Nos três primeiros meses (de agosto até outubro), a redução será maior, de quatro pontos percentuais. Esse um ponto a mais ficará no bolso das empresas e não chegará ao consumidor, para compensar o imposto que foi pago pelos carros que estão no estoque. Em novembro, a redução ficará em três pontos percentuais e será repassada integralmente para o comprador.
O presidente da Anfavea (associação das montadoras), Ricardo Carvalho, não informou de quanto será a queda no preço dos veículos para o consumidor. “Vai depender de cada modelo”, afirmou.
Neste período, a alíquota do IPI dos carros populares cairá de 9% para 5% (6% em novembro). Para os carros médios (até 2 mil cilindradas), a alíquota do IPI cairá de 14% para 10% -11% em novembro - (álcool) e de 16% para 12% -13% em novembro - (gasolina).
A medida emergencial não atinge os veículos com motorização acima de 2 mil cilindradas, considerados de luxo, cujo IPI é de 20% (álcool) e 25% (gasolina). Segundo o ministro, a arrecadação cairá R$ 342 milhões com a redução do IPI.
A diminuição do IPI tem o objetivo de reduzir os elevados estoques de veículos nas concessionárias e montadoras, calculado em 170 mil unidades.
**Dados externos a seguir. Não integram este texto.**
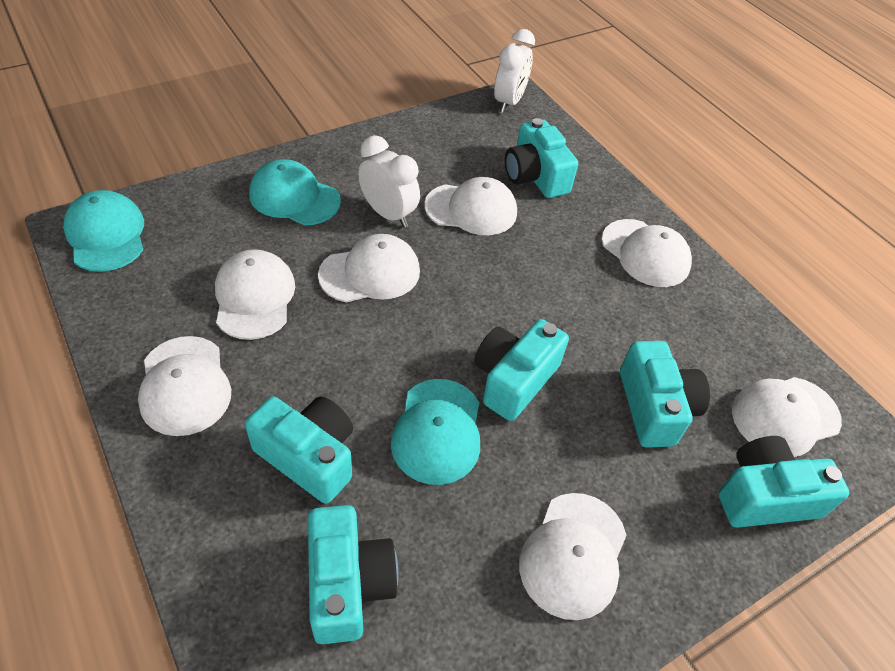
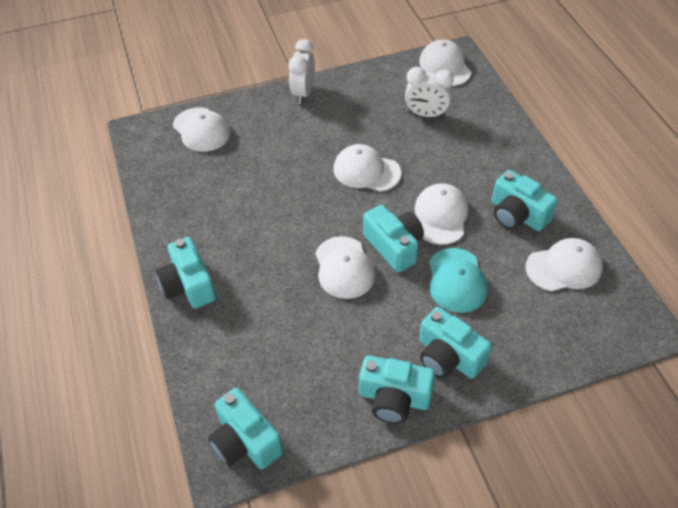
turquoise cap: 3 -> 1
white cap: 7 -> 6

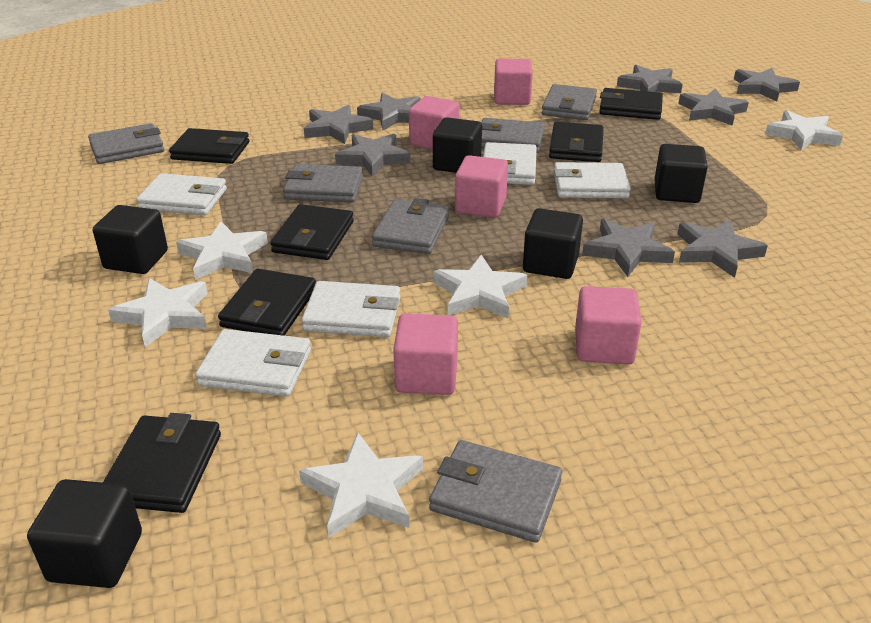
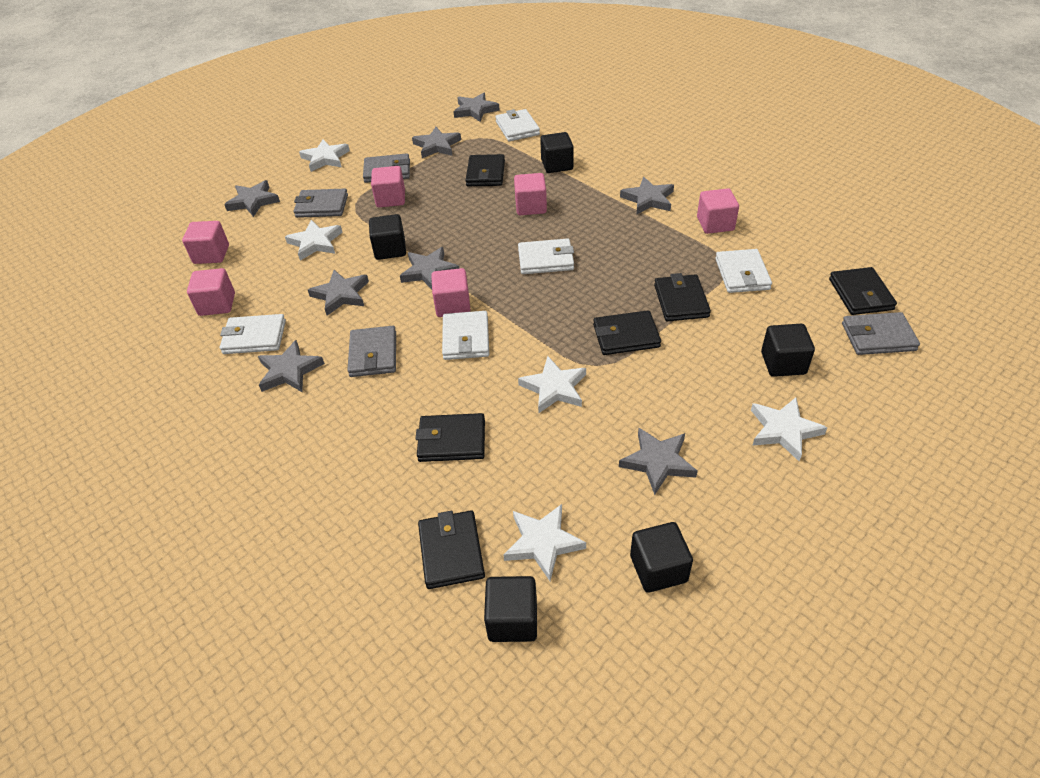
grey wallet: 6 -> 4
pink cube: 5 -> 6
“Nós acreditamos que com isso damos um benefício efetivo para o consumidor e podemos retomar de forma mais ampla a atividade do setor automotivo, principalmente dirigida à questão dos estoques que estão elevados nesse momento”, afirmou Palocci.
Além disso, o governo espera conter o risco de redução de emprego no setor. A Volkswagen, por exemplo, anunciou a necessidade de redimensionar suas operações no Brasil e realocar 3.933 funcionários excedentes das unidades de São Bernardo (ABC paulista) e Taubaté (Interior de SP).
A General Motors também colocou 600 funcionários de São José dos Campos em lay-off (suspensão temporária do contrato de trabalho), desde ontem. A montadora negocia em São Caetano uma fórmula para resolver um excedente de 250 funcionários.